Pros: interesting mythology and setting
Cons: very slow paced, some things didn't add up, few Ecuadorian characters
Tess Livingston and Ian Ritter meet at the Bodego Cielo in Ecuador, neither one quite sure how they got tickets to Esperanza, a mountain city where brujos - hungry ghosts - can take solid forms or possess the bodies of unwary tourists. Meanwhile, Dominica, the leader of the brujos tribe, is planning a major takeover.
After learning what's going on and a brief affair, they're thrust back into their regular lives, separated by time and distance. And being hunted by brujos.
This is a hard book to talk about without giving spoilers. You don't learn what's happening with the two protagonists until about 100 pages into the book, at which point things pick up in the story telling, as the brujos start actively hunting the protagonists.
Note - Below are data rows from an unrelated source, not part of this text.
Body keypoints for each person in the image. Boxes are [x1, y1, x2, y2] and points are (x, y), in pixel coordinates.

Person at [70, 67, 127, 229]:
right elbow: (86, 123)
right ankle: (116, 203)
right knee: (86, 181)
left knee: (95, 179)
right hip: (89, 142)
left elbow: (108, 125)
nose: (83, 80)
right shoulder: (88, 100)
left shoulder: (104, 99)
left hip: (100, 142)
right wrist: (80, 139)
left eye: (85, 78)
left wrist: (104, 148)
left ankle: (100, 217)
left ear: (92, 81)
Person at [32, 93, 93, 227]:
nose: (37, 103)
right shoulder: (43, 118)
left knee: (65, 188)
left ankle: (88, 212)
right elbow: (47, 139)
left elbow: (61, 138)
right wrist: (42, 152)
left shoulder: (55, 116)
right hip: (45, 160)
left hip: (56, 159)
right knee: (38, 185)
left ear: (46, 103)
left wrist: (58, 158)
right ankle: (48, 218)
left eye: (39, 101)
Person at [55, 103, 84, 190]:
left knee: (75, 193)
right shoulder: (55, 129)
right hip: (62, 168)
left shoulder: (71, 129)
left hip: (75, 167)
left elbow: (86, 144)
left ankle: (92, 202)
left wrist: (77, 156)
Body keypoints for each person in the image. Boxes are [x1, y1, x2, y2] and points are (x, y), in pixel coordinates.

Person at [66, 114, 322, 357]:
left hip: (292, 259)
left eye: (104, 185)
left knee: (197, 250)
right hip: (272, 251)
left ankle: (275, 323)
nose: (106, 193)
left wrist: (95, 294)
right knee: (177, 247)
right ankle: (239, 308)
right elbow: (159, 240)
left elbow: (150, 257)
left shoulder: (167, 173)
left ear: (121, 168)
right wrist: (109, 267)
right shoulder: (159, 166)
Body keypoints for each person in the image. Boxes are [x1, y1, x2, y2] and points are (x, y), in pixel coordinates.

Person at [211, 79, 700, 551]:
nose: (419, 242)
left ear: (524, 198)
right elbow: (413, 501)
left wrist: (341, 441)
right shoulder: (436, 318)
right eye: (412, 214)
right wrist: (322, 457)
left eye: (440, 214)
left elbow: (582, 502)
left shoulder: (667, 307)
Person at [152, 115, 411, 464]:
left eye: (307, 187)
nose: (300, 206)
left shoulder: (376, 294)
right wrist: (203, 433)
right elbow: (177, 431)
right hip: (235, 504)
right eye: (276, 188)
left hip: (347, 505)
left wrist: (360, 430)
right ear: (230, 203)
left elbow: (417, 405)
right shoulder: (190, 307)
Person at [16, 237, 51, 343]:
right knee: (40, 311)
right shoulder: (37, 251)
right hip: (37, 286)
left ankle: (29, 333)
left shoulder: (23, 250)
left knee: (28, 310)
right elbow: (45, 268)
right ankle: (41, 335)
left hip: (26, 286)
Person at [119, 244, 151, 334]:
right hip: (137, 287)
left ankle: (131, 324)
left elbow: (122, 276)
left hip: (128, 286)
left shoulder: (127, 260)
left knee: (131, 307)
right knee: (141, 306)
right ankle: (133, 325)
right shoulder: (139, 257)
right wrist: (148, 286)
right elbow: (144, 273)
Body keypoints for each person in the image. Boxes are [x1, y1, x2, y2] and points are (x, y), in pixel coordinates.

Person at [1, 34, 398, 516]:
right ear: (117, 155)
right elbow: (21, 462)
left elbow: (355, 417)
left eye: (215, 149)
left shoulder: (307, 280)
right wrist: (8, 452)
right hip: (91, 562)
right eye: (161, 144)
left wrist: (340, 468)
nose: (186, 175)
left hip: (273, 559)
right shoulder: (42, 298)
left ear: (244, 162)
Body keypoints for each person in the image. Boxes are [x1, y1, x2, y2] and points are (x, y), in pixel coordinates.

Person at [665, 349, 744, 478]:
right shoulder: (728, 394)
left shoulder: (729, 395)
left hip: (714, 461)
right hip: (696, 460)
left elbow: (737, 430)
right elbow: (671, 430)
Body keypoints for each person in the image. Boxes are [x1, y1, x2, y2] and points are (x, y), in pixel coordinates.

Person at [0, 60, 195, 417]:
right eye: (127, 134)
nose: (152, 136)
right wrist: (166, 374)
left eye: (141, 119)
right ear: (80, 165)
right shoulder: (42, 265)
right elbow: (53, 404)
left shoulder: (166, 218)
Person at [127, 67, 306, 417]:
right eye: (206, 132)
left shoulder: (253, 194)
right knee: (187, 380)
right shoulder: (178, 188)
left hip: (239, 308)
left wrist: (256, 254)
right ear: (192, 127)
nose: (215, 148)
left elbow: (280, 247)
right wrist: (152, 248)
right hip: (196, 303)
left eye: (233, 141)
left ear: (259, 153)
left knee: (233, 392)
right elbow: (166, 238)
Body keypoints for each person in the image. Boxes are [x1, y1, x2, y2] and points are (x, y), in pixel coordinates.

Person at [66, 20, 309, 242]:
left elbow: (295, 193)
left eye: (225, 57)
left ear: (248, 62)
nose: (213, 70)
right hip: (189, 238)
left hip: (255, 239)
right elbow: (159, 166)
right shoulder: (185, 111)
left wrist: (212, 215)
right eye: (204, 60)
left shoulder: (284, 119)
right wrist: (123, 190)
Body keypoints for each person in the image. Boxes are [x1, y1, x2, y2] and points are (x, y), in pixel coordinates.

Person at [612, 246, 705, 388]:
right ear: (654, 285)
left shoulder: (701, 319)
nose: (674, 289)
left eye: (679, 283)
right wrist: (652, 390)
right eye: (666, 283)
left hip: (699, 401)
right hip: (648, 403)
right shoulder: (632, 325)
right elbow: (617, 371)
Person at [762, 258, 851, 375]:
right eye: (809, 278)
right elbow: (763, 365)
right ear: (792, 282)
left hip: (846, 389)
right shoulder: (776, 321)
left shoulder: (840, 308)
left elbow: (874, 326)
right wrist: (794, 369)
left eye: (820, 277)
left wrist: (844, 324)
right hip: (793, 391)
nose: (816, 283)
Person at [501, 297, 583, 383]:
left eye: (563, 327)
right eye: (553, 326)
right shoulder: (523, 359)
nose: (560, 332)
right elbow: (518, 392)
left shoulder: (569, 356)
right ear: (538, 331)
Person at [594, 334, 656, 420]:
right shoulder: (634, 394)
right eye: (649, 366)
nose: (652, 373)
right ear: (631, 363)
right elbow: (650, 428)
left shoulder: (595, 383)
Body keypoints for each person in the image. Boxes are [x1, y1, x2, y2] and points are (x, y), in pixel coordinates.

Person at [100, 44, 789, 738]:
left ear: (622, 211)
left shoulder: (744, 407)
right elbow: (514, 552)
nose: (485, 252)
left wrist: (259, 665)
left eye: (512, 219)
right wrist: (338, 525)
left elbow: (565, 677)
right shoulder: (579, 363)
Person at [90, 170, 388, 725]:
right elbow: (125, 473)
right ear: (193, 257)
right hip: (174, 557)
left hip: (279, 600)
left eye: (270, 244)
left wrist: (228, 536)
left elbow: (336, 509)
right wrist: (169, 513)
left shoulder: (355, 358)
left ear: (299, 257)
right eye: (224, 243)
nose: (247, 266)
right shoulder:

While I liked the South American (and other) mythology used in the book (shape shifters, time travel, etc.), there were a few things that didn't add up. For example, the premise of the book is that Esperanza is past the Rio Palo, which translates to Stick River in English. Stick River = the River Styx, over which souls must cross in Greek mythology to get to the afterlife. Unfortunately, the word 'styx' is Greek for 'hate', not 'stick', so this doesn't quite work.
I also found it disappointing that the protagonists were both white, given the setting and mythology used. Indeed, one of the Ecuadorians helping them turned out to be a white man in disguise, and they're helped more by an Australian expat living in Ecuador than by locals. Even Dominica, the antagonist, was Spanish in origin.
MacGregor uses some French and a decent amount of Spanish, some of which she translates or paraphrases, but often she'll leave it untranslated. Which is fine if you know those languages, or enough of them to get the gist of what's being said, but can be annoying if you don't know them or like knowing everything that's going on in a book.
The ending was a bit disappointing. The climax felt rushed after the slow pacing of the rest of the book and it was surprising how quickly the characters forgot the dangers posed by the brujos.